Design data processing systems
Overview
This standard is about designing data processing systems.
Data engineers prepare data for analytical or operational uses. They are typically responsible for designing and building data pipelines to bring together information from different source systems. They integrate, consolidate, cleanse and structure data to make it easily accessible and in usable format. Processed data can then be used by business executives, data analysts and other end users to inform organisational processes and decision making.
Designing data processing systems involves selecting data storage systems, designing data pipelines, and implementing design approaches for security, scalability, efficiency, flexibility and portability. It also includes testing and documenting data processing design solutions.

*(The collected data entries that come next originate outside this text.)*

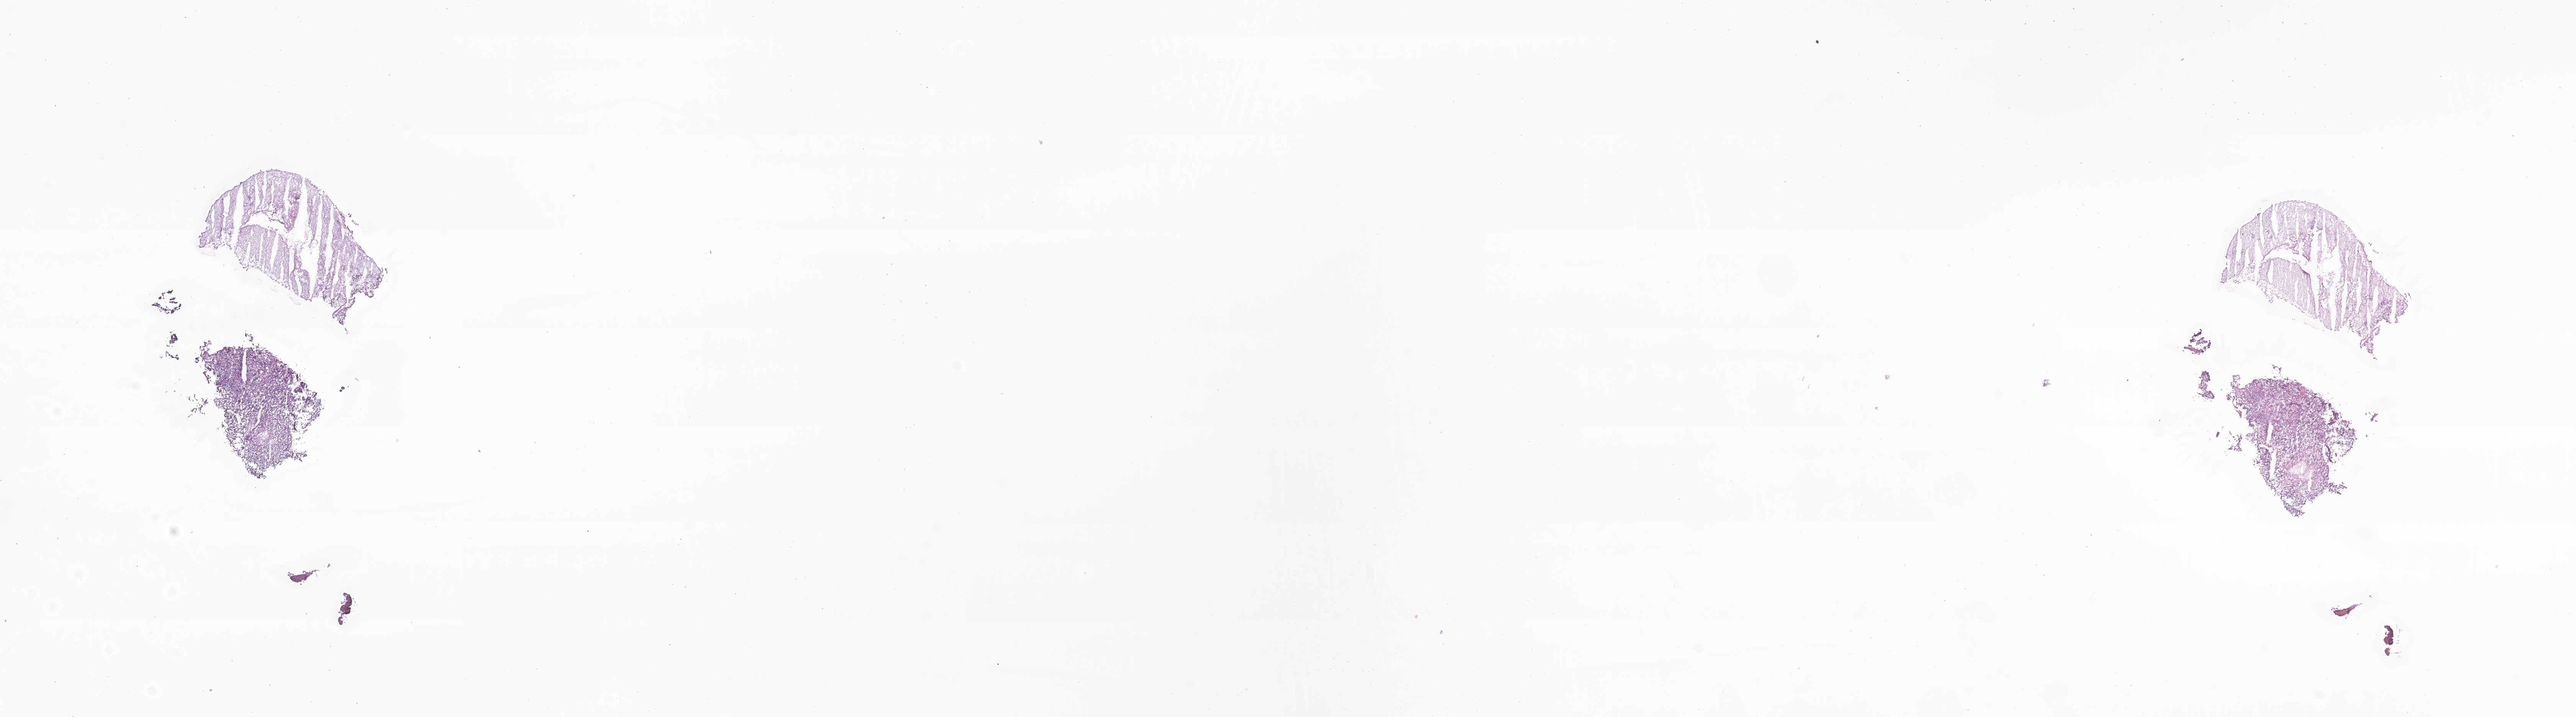
Digitized H&E-stained section of tumor tissue from the brain stem — shown as a low-resolution overview of the whole scanned area (about 28.4 x 7.9 mm); frozen section (OCT-embedded). Patient: male, age 34 months (2 years 10 months).
* diagnosis: Atypical teratoid/rhabdoid tumor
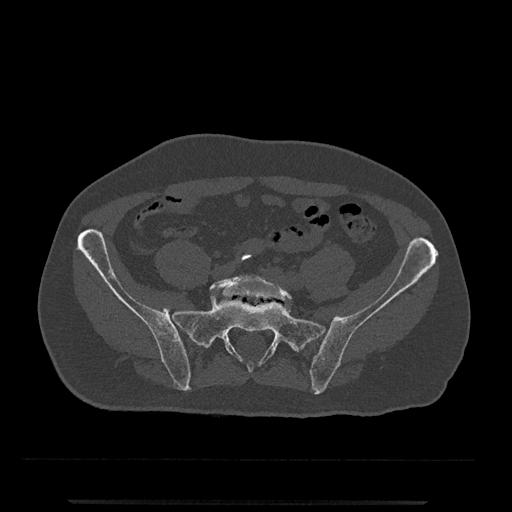
CT including the spine, one axial slice; position 26 of 797 along the scan axis; 120 kVp; bone window (W 1800 / L 400 HU); 0.5 mm slice thickness; 512 × 512 image matrix. Male patient, age 63 years. From the clinical record (not read from this slice): primary cancer: prostate.
Outlined on this slice (semi-automatically segmented with operator editing):
- L5 vertebra: bounding box (x1, y1, x2, y2) in pixels: (210, 275, 292, 302)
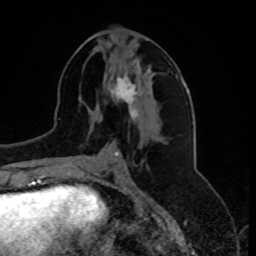
Breast MRI, one axial slice; position 35 of 80 along the scan axis; cropped to one breast; dynamic contrast-enhanced series, time point 2 of 8 at this slice position (early post-contrast); 1.5 T; TE 4.2 ms, TR 7 ms; 2 mm slice thickness; 256 × 256 image matrix, field of view 175 × 175 mm. Female patient.
Annotated regions visible in this slice (semi-automatic segmentation, software-assisted and operator-edited):
- enhancing-tissue mask used for the functional tumour volume (all voxels passing the contrast-enhancement thresholds inside the analysis volume; usually the tumour): bounding box [x1, y1, x2, y2] px = [112, 64, 141, 123]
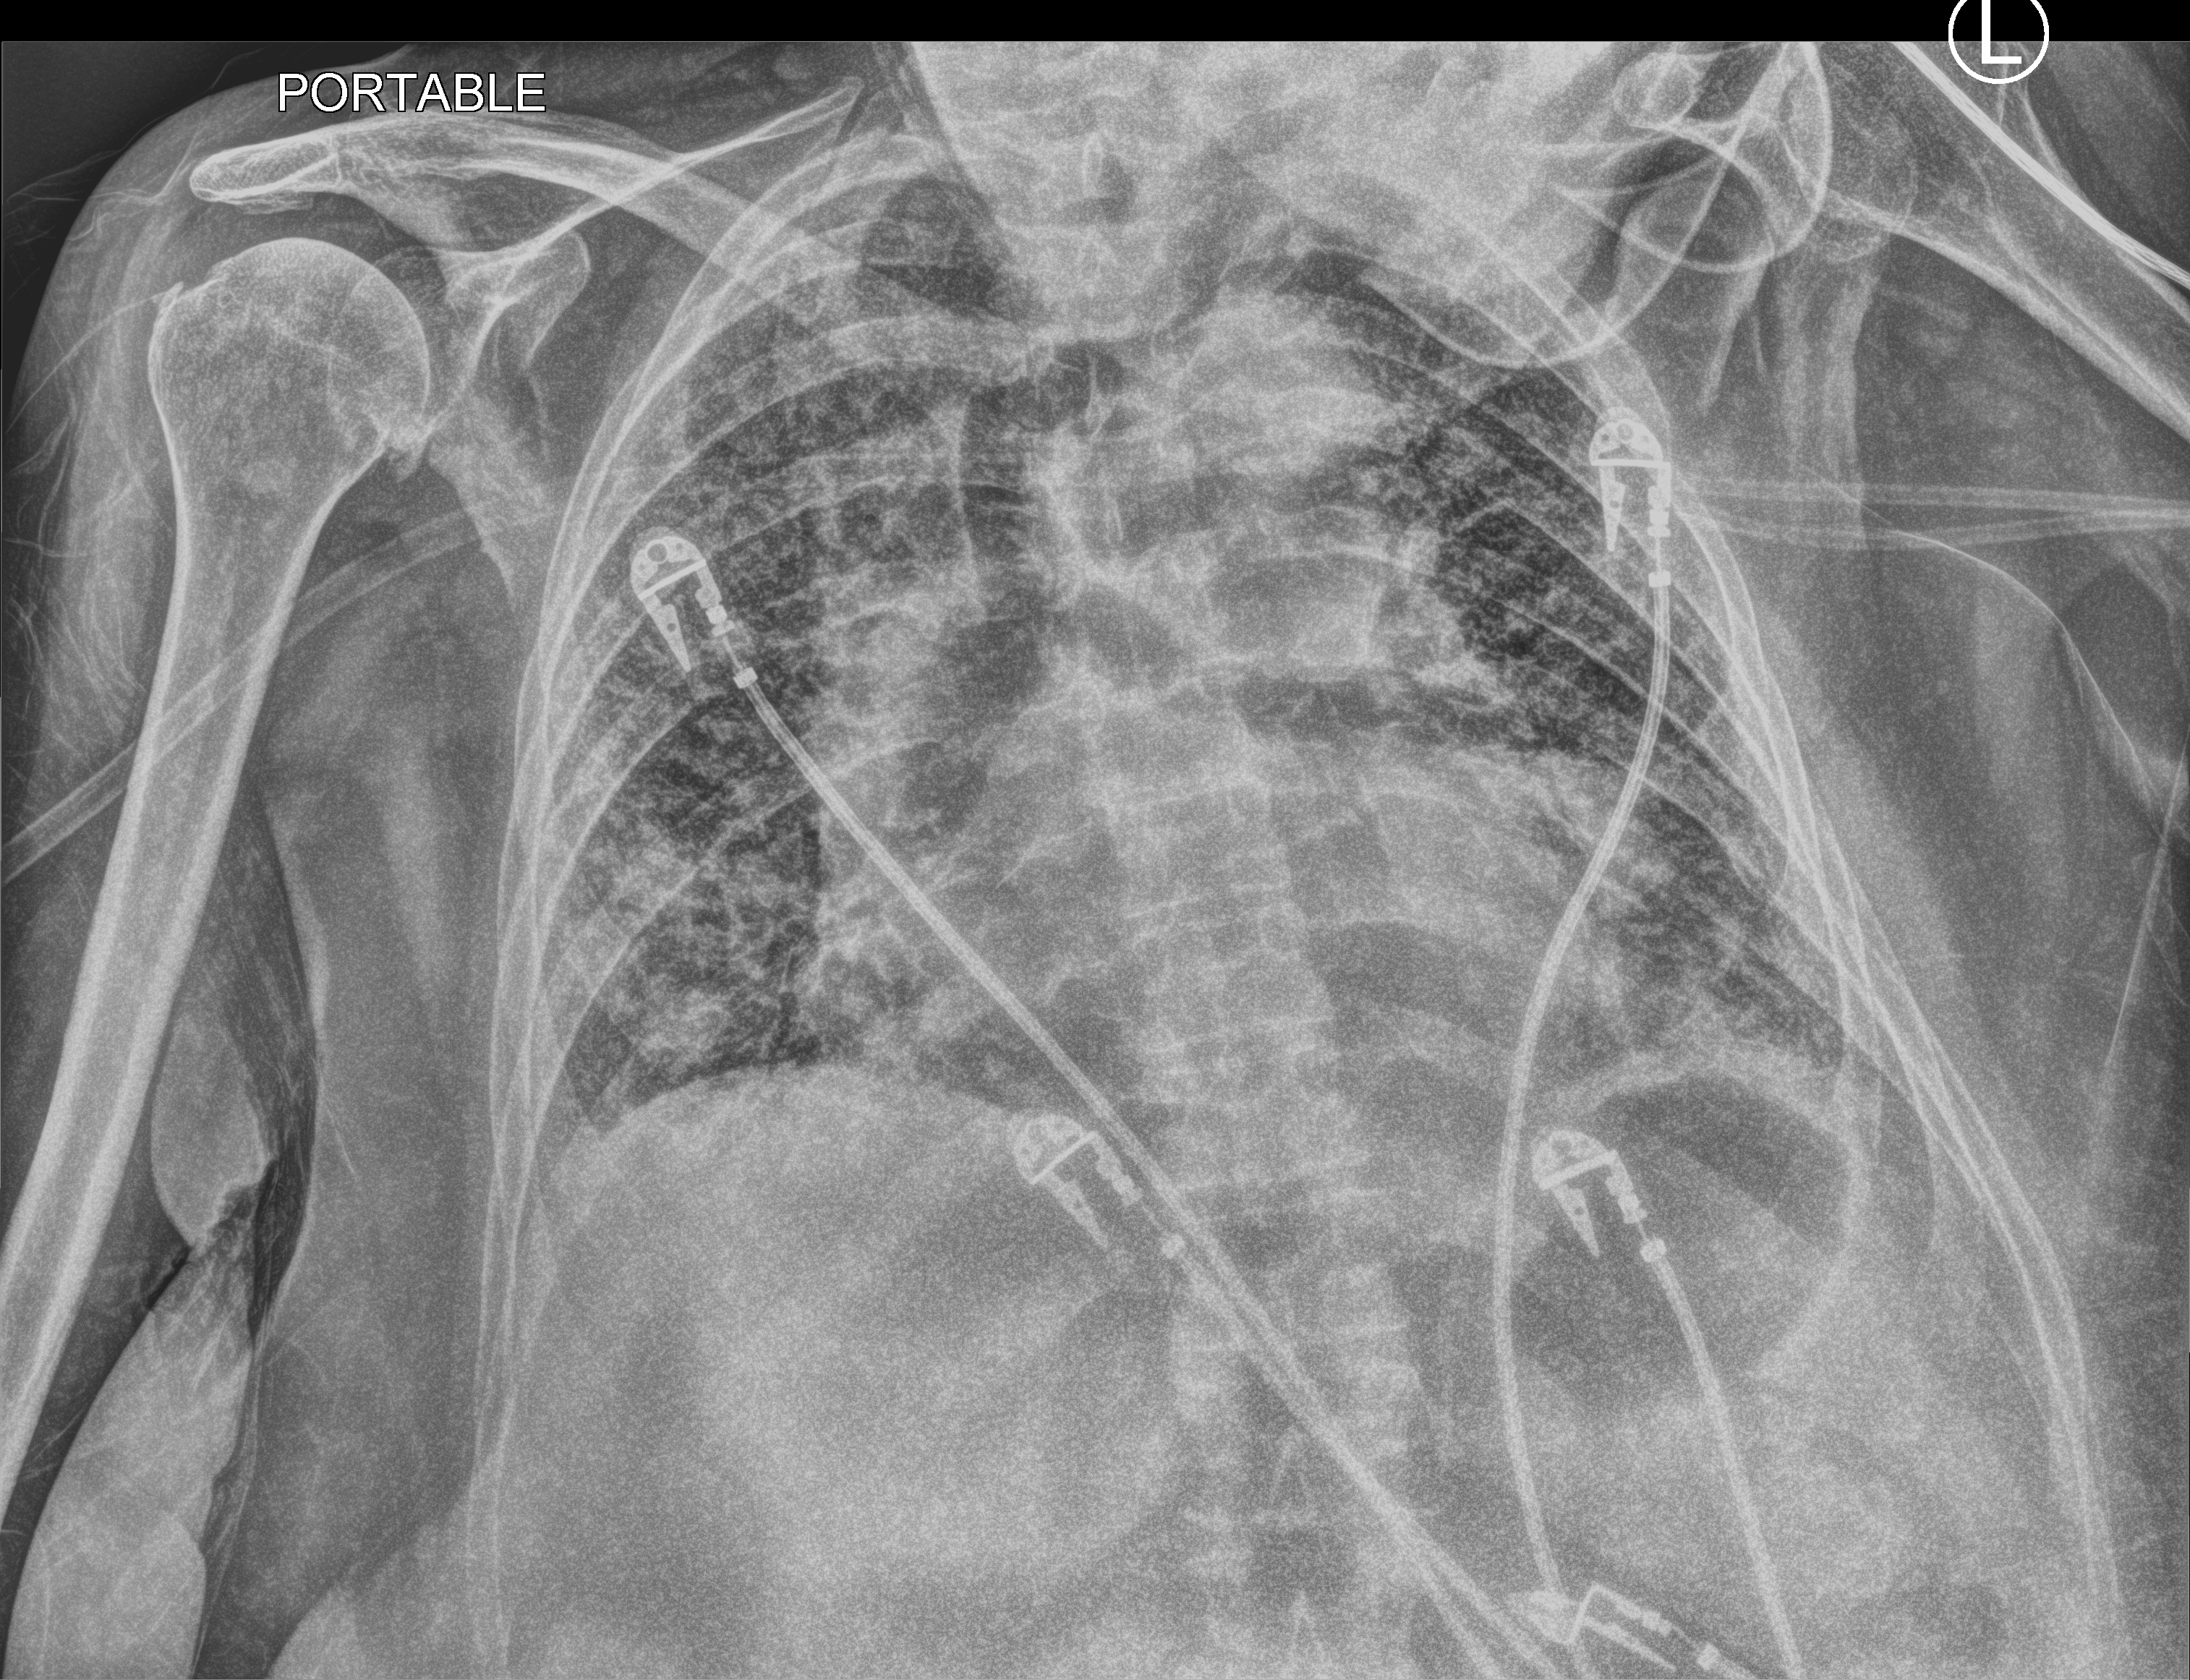
Bedside chest radiograph (computed radiography); anteroposterior (AP) projection. Patient hospitalised with COVID-19; female, aged 75–90 years.
Hospital-stay facts (about this admission, not read from this image; timing relative to this image not recorded):
- chronic kidney disease (admission record): no
- smoking status (admission record): never
- admitted to intensive care during this hospital stay: no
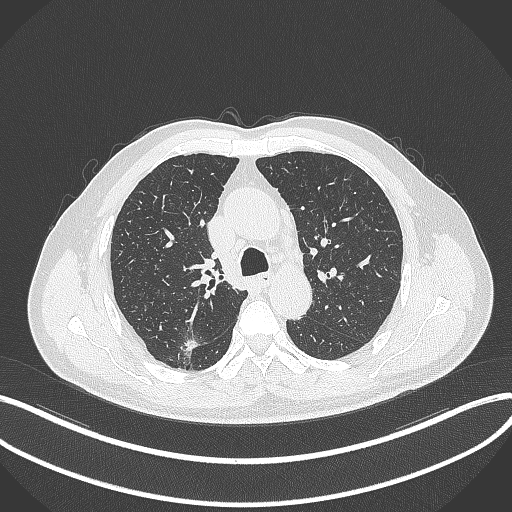
Chest CT, one axial slice. Slice 253 of 359 in the series (ordered by position). 120 kVp. Lung window (W 1500 / L -600 HU). 1 mm slice thickness. 512 × 512 image matrix, field of view 400 × 400 mm. Male patient, age 69 years. Case-level facts recorded for this patient, not image findings: clinical TNM (as recorded): T1b N0 M0.
Structures marked on this image (rectangle marked by the reading radiologist):
- lung tumour (recorded histology: adenocarcinoma): box from (x=182, y=338) to (x=201, y=358) px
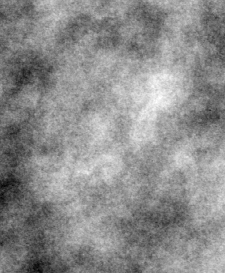
Cropped region of a digitized screen-film mammogram centred on a radiologist-marked abnormality, right breast, MLO view, BI-RADS breast density category 3 (scale 1–4).
- Marked abnormality: calcifications, morphology punctate / pleomorphic, distribution clustered; BI-RADS assessment category 3; pathology result (as recorded, not read from the image): malignant.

This standard is for those who need to design data processing systems as part of their duties.
Performance criteria
You must be able to:
- Review requirements to plan data processing system specifications
- Translate business requirements into accurate data solution designs and roadmaps
- Produce and interpret data models to determine the relationships and data flows required
- Identify opportunities to reuse existing data flows to improve efficiency
Reverse engineer data models from live systems to model data structures
Design data extraction and manipulation routines to process data into useable information
Identify data flows and data lineage, to show which parts of the organisation generate and utilise data, and how data moves through the organisation
Develop designs of data models, data pipelines and data services in line with organisational requirements
Select storage technologies for data system designs in line with organisational requirements
Verify the organisational procedures for data security and compliance to inform data system designs
- Review and apply organisational standards for scalability, efficiency, reliability, availability, flexibility and portability to inform data system designs
- Document data system design solutions in line with organisational standards
Automate manual data flows to enable scaling and repeatable use
Test data system solutions in line with system requirements
- Document data processing designs to inform system developers
- Provide technical advice and guidance to support system developers and end users
Knowledge and Understanding
You need to know and understand:
- That organisational data is an asset with unique properties that influence its management
- The data management practices used by an organisation to maintain high quality data
- The types of data structures and architectures used in organisations
- The main principles of data access, privacy and security and how to apply these to data design
How to develop, interpret and compare data models
Where to use different types of data models
- The industry standard tools for data design and how to apply them
- Cloud data platforms and data storage technologies
- How to map storage systems to data processing requirements
- Industry standard data modelling patterns and standards
- Industry standard systems used for on-premises and cloud-based data storage and their implications on data privacy
- How to keep updated on data technologies and platforms
Corporate, industry and professional data standards
Industry and organisational standards for data management including scalability, efficiency, reliability, availability, flexibility, portability and quality
How to incorporate security into data processing design
The data policy, legislative, regulatory and operational constraints which exist within the organisation
The industry standard technologies and design principles involved in batch and streaming data processing
The steps involved in data staging and how to apply them
How to document data designs